> _Exercise description_: Where a line of the material contains the string "pixels", copy that line.

> _Provided information_:
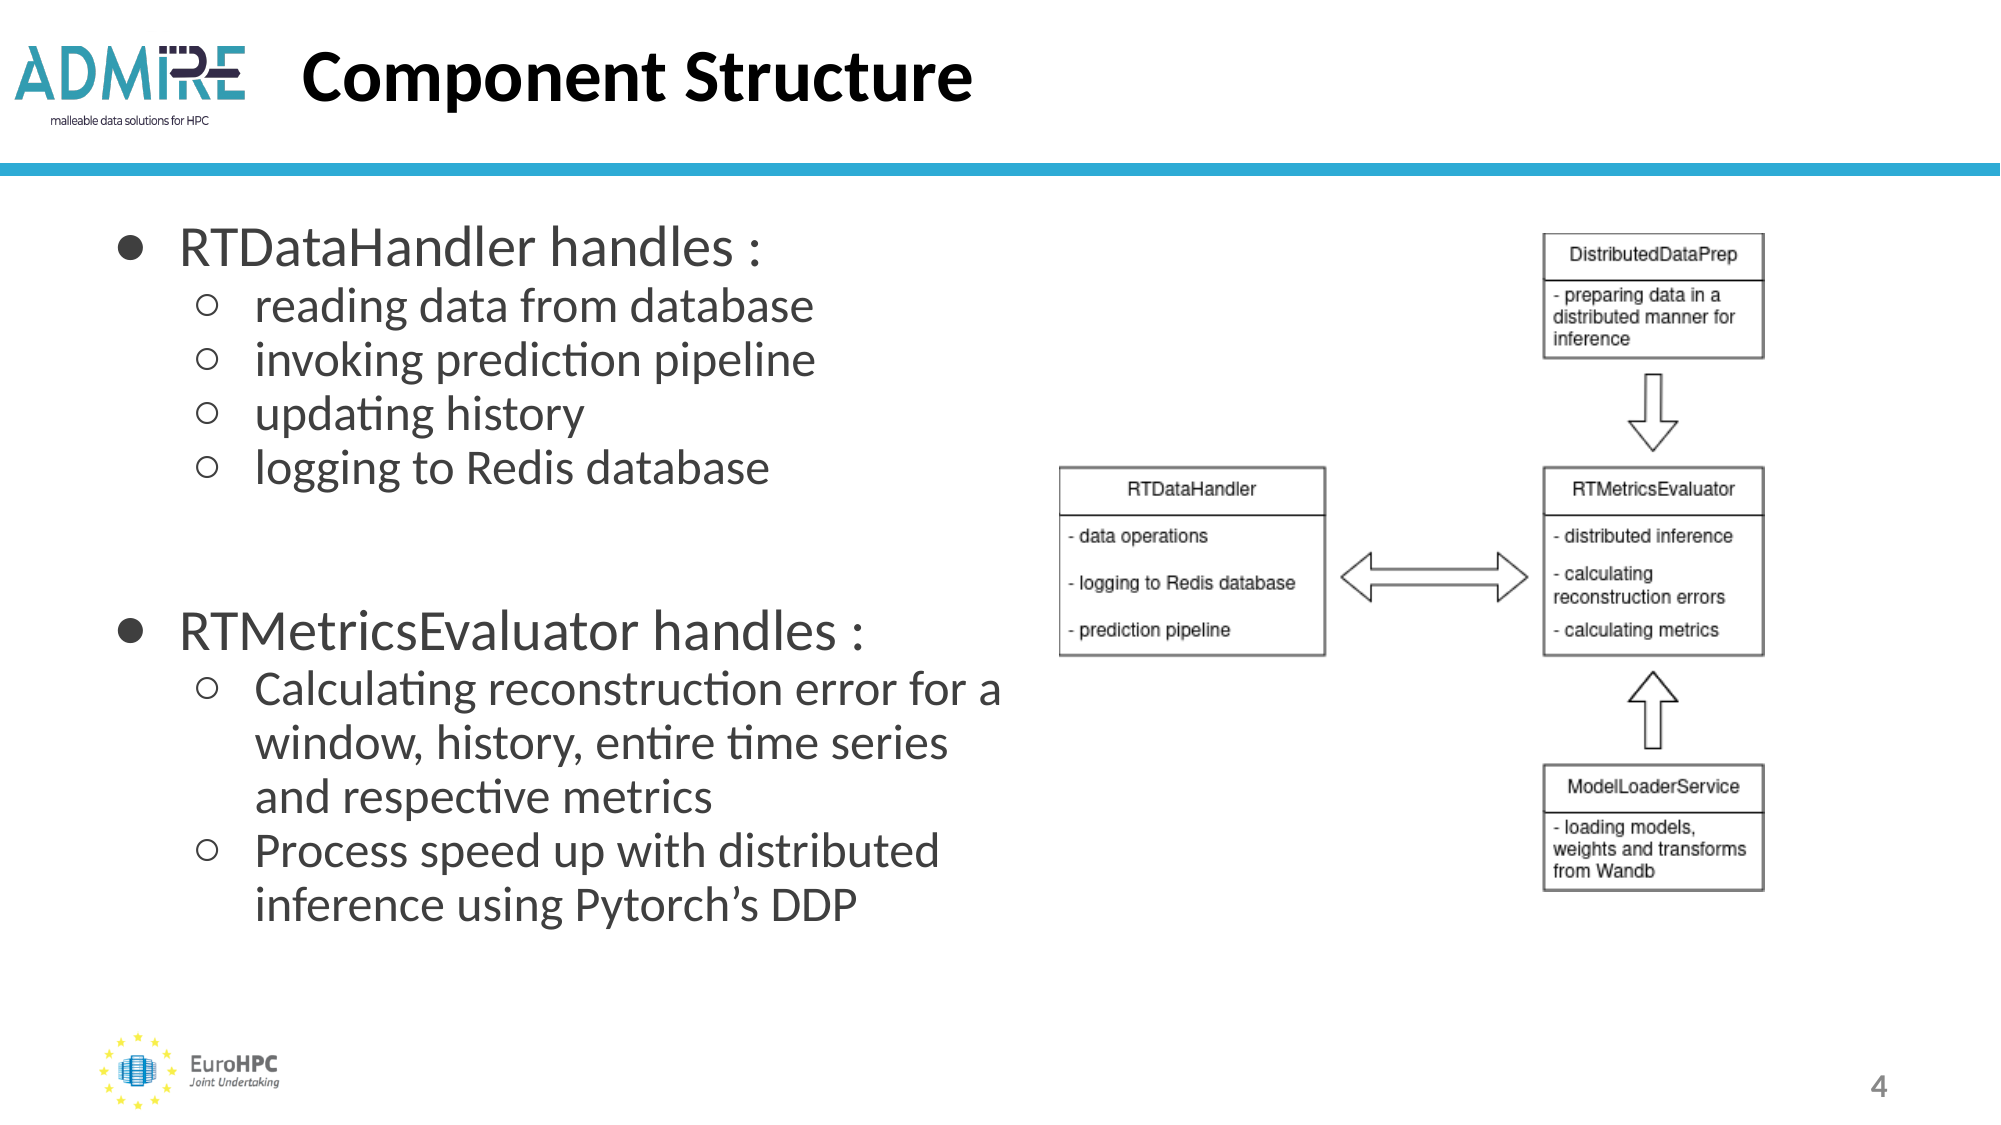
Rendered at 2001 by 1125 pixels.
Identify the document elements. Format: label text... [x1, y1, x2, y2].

title Component Structure [287, 0, 2000, 154]
slide_number ‹#› [1725, 1054, 1903, 1115]
picture [94, 1021, 288, 1115]
picture [1059, 233, 1765, 892]
picture [0, 26, 248, 153]
list RTDataHandler handles : reading data from database invoking prediction pipeline updating history logging to Redis database RTMetricsEvaluator handles : Calculating reconstruction error for a window, history, entire time series and respective metrics Process speed up with distributed inference using Pytorch’s DDP [89, 208, 1048, 999]
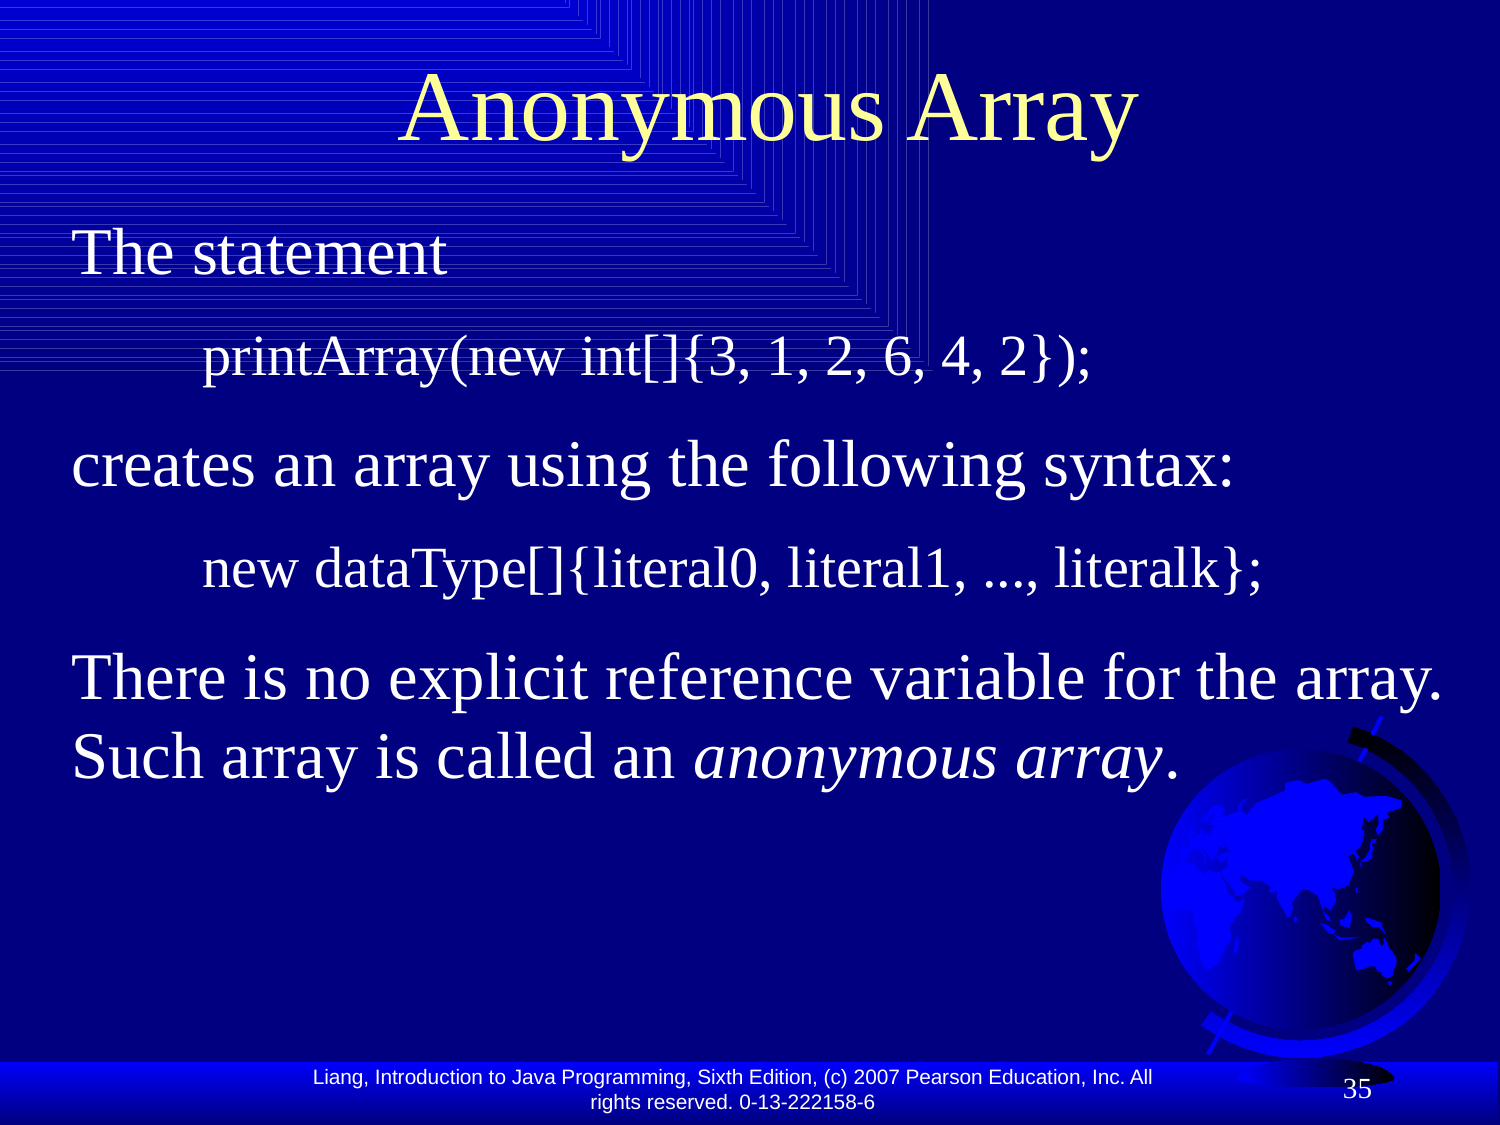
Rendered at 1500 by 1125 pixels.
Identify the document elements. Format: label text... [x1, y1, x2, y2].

title Anonymous Array [37, 37, 1500, 163]
list The statement printArray(new int[]{3, 1, 2, 6, 4, 2}); creates an array using the following syntax: new dataType[]{literal0, literal1, ..., literalk}; There is no explicit reference variable for the array. Such array is called an anonymous array. [37, 200, 1475, 938]
slide_number 35 [1074, 1049, 1388, 1125]
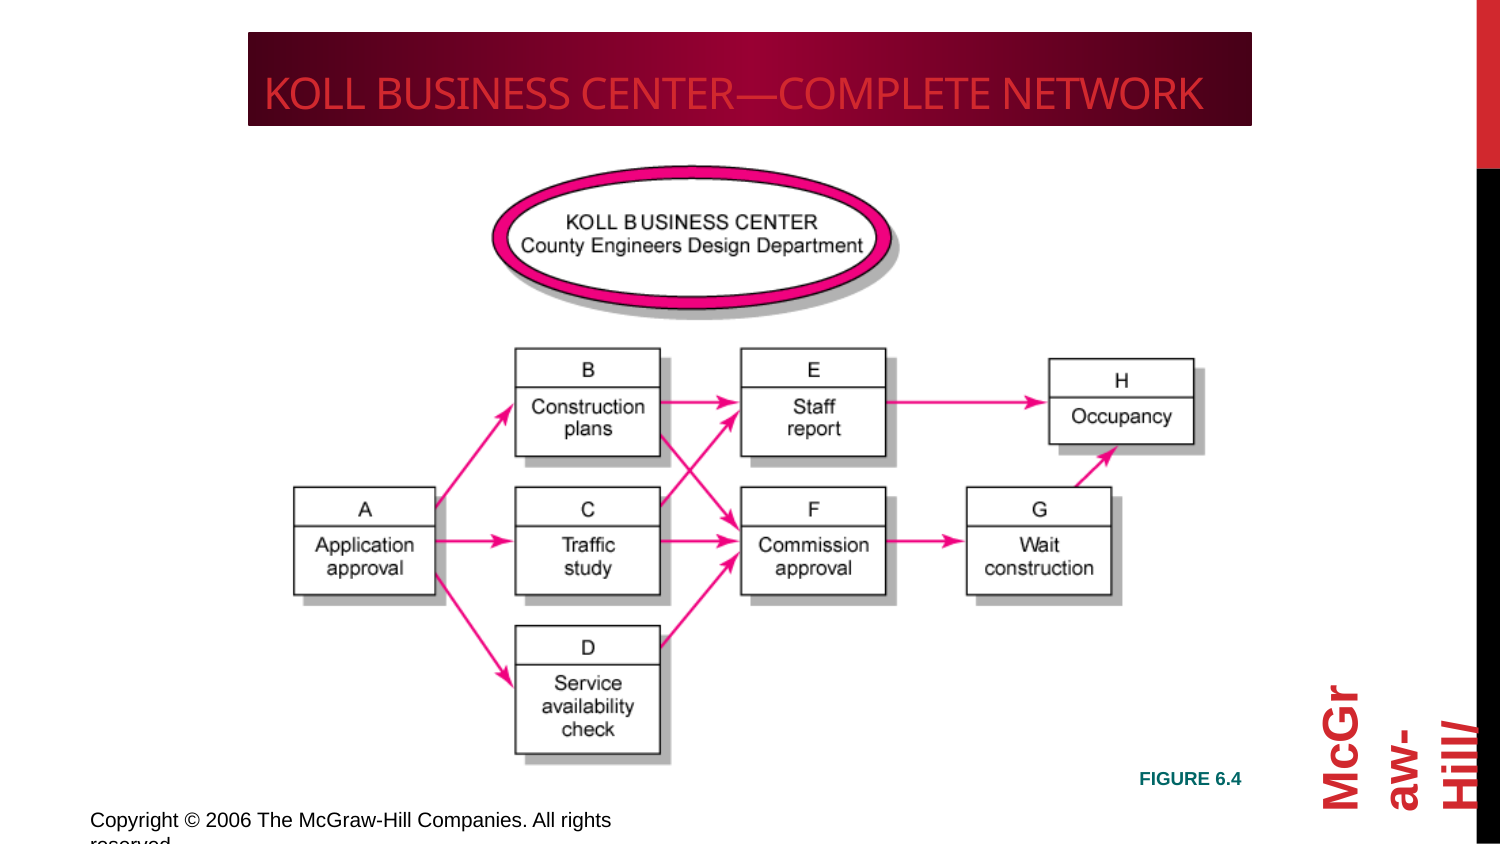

> _Response to the task_:
Rendered at 2001 by 1125 pixels.
Rendered at 1500 by 1125 pixels.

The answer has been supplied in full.